start Task material
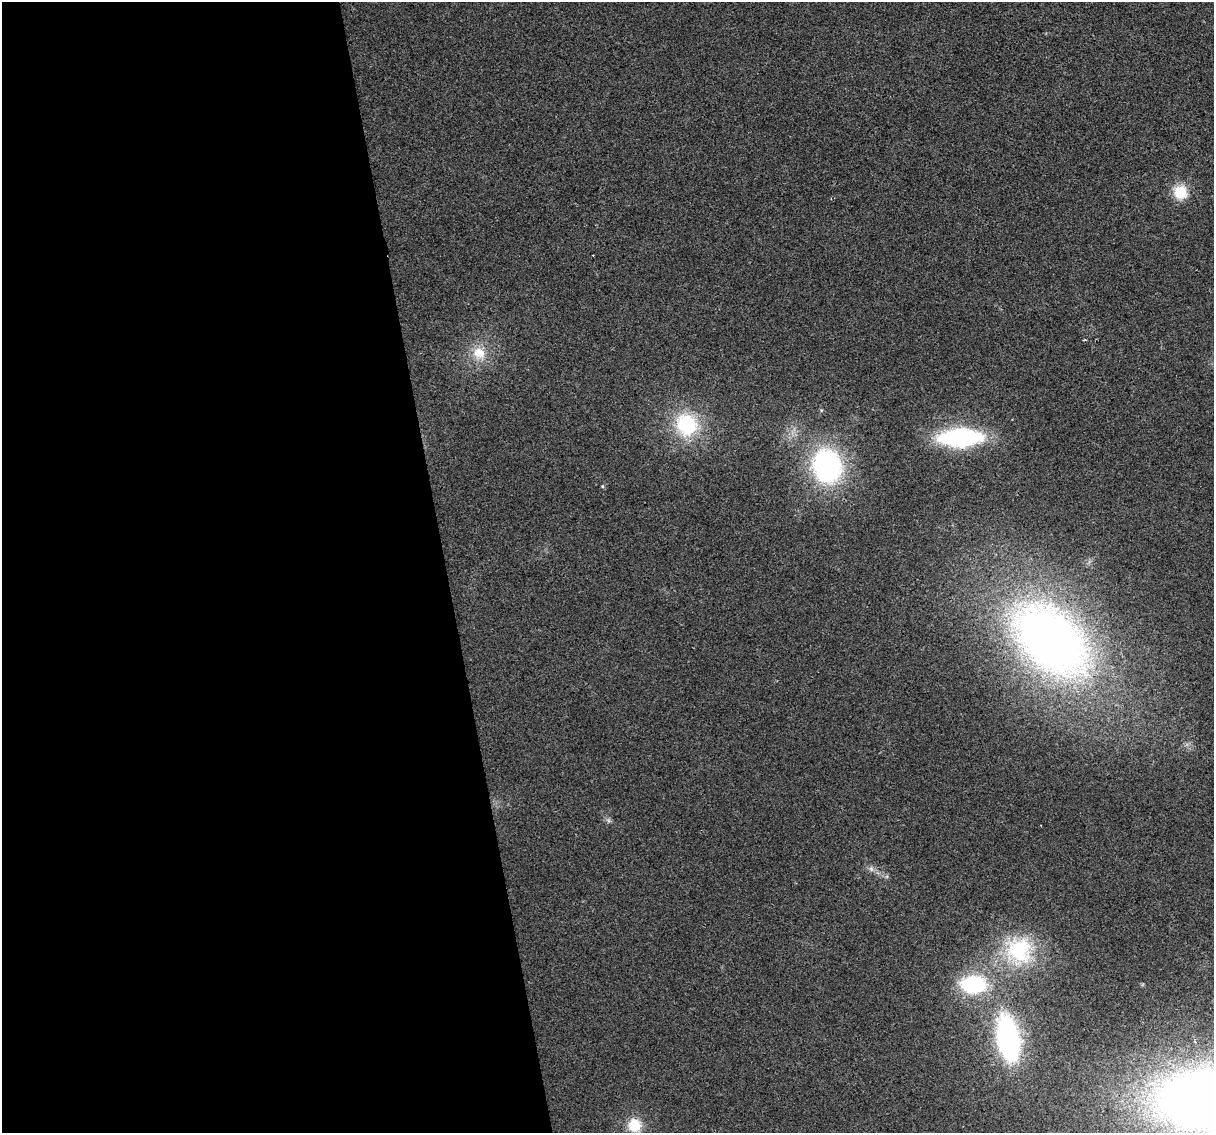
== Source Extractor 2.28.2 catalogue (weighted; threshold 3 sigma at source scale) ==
end Task material
start Task material
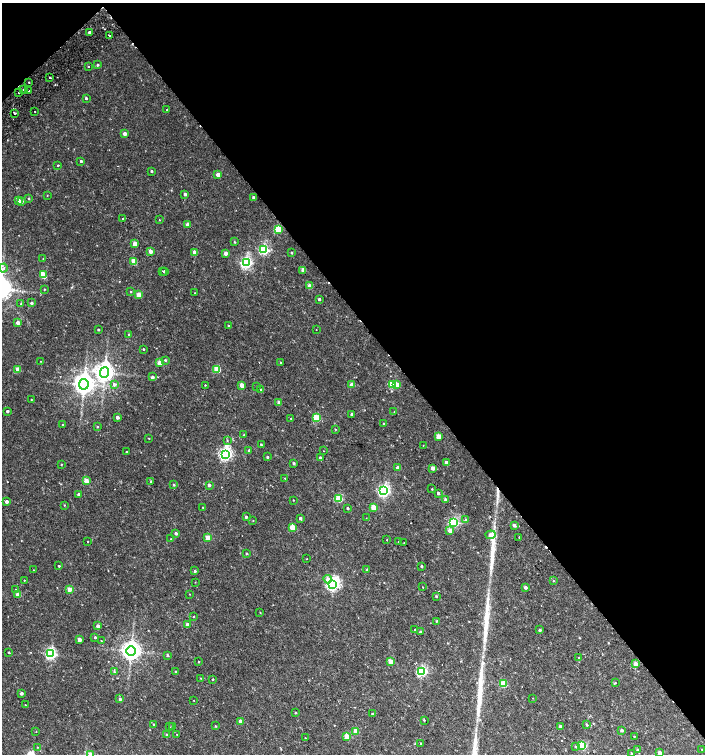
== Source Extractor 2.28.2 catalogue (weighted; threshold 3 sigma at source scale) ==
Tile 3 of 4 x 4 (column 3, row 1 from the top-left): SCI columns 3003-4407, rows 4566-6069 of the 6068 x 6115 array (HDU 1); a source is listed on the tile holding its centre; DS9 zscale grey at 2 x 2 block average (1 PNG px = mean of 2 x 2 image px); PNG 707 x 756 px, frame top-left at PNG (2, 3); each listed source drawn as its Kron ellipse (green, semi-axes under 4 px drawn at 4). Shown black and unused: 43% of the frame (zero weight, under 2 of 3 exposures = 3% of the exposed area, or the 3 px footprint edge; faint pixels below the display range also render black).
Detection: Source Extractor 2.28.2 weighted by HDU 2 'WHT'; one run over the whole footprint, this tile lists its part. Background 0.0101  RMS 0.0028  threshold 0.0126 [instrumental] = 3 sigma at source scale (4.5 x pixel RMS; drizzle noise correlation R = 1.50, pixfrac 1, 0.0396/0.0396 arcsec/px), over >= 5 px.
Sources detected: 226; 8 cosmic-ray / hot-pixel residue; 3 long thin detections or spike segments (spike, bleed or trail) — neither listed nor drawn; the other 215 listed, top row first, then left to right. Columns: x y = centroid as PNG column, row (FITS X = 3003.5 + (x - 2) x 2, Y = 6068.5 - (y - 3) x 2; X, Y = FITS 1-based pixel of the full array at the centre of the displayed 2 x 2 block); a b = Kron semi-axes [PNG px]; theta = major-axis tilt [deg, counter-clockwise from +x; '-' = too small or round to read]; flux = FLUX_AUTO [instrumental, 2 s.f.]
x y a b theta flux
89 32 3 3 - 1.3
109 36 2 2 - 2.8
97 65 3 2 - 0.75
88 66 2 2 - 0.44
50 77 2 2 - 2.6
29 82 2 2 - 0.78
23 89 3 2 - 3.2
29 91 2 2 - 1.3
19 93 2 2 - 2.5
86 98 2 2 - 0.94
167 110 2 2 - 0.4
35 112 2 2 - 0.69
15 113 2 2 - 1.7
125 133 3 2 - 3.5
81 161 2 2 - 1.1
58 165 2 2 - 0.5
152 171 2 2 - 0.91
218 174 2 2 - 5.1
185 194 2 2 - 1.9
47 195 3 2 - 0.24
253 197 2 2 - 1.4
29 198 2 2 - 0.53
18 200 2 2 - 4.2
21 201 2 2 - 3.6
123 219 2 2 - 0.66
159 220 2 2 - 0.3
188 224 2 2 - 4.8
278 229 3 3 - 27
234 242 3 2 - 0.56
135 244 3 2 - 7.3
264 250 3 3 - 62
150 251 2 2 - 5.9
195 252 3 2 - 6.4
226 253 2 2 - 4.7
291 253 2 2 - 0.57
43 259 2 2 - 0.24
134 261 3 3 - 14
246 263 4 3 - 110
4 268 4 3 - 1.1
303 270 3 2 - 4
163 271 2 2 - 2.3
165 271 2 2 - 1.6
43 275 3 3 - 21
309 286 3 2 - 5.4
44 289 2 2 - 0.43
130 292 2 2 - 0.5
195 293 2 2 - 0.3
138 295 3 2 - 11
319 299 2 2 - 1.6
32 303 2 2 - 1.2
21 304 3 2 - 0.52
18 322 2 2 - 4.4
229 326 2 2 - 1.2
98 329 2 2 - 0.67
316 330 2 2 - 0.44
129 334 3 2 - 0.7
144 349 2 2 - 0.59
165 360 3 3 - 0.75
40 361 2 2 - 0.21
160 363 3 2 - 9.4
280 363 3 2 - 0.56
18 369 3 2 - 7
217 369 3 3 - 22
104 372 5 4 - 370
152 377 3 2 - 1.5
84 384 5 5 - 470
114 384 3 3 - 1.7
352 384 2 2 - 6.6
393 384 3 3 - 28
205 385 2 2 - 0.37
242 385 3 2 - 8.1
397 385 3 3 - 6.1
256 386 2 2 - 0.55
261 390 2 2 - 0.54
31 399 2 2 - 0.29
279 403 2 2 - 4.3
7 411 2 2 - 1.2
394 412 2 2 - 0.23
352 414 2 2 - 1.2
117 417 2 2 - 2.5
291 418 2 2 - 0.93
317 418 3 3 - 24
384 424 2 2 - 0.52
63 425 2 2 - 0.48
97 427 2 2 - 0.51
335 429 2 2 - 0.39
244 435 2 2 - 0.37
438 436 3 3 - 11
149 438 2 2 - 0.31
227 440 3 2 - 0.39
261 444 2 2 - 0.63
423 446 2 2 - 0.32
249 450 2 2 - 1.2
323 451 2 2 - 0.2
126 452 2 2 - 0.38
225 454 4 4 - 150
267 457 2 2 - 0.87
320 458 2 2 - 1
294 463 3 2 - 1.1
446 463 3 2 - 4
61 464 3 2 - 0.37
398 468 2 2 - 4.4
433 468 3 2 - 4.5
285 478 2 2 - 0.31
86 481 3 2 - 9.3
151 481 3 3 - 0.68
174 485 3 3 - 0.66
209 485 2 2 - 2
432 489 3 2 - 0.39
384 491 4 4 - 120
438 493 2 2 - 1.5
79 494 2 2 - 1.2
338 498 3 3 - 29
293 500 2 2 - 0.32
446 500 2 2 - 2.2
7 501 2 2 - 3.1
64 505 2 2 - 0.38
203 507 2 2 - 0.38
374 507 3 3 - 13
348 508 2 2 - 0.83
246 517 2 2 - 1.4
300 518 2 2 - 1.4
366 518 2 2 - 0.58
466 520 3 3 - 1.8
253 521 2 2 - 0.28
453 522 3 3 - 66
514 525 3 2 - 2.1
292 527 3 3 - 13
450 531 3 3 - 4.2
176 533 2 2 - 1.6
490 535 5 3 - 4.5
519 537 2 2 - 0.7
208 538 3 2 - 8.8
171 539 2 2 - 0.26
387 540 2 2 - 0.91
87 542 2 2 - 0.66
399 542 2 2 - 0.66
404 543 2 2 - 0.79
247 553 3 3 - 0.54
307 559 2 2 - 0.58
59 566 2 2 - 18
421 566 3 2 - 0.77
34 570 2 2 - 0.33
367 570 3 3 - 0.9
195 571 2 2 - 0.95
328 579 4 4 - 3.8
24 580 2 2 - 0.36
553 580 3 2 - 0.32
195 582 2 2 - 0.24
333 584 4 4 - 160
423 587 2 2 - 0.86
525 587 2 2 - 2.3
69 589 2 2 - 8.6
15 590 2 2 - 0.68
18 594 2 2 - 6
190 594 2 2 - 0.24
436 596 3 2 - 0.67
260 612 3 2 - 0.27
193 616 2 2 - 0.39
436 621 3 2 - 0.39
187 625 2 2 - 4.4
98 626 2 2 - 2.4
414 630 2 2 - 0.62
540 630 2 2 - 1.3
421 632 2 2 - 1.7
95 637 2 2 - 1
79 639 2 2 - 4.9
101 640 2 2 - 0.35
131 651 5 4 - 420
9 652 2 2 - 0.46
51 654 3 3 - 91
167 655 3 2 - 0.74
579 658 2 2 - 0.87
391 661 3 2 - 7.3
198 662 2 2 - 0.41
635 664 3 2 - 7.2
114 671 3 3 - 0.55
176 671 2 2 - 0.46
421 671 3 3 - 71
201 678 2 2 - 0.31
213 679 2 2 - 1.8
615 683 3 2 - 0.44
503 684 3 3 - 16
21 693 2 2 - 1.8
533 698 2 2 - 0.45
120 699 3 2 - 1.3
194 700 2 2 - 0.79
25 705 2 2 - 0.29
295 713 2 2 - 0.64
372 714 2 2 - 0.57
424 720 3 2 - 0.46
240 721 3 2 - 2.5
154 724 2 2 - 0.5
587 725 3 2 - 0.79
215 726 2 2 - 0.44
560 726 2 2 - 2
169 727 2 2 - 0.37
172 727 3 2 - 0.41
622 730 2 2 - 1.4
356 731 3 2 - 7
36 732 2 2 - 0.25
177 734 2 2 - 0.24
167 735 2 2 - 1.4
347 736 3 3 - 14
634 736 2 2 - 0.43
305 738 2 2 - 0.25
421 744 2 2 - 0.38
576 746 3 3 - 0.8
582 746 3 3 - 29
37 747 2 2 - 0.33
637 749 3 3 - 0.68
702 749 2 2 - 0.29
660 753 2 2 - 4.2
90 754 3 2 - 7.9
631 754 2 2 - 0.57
end Task material
Report every line of the records above that contains the word "footprint", copying each line in full.

* The reply
Tile 3 of 4 x 4 (column 3, row 1 from the top-left): SCI columns 3003-4407, rows 4566-6069 of the 6068 x 6115 array (HDU 1); a source is listed on the tile holding its centre; DS9 zscale grey at 2 x 2 block average (1 PNG px = mean of 2 x 2 image px); PNG 707 x 756 px, frame top-left at PNG (2, 3); each listed source drawn as its Kron ellipse (green, semi-axes under 4 px drawn at 4). Shown black and unused: 43% of the frame (zero weight, under 2 of 3 exposures = 3% of the exposed area, or the 3 px footprint edge; faint pixels below the display range also render black).
Detection: Source Extractor 2.28.2 weighted by HDU 2 'WHT'; one run over the whole footprint, this tile lists its part. Background 0.0101  RMS 0.0028  threshold 0.0126 [instrumental] = 3 sigma at source scale (4.5 x pixel RMS; drizzle noise correlation R = 1.50, pixfrac 1, 0.0396/0.0396 arcsec/px), over >= 5 px.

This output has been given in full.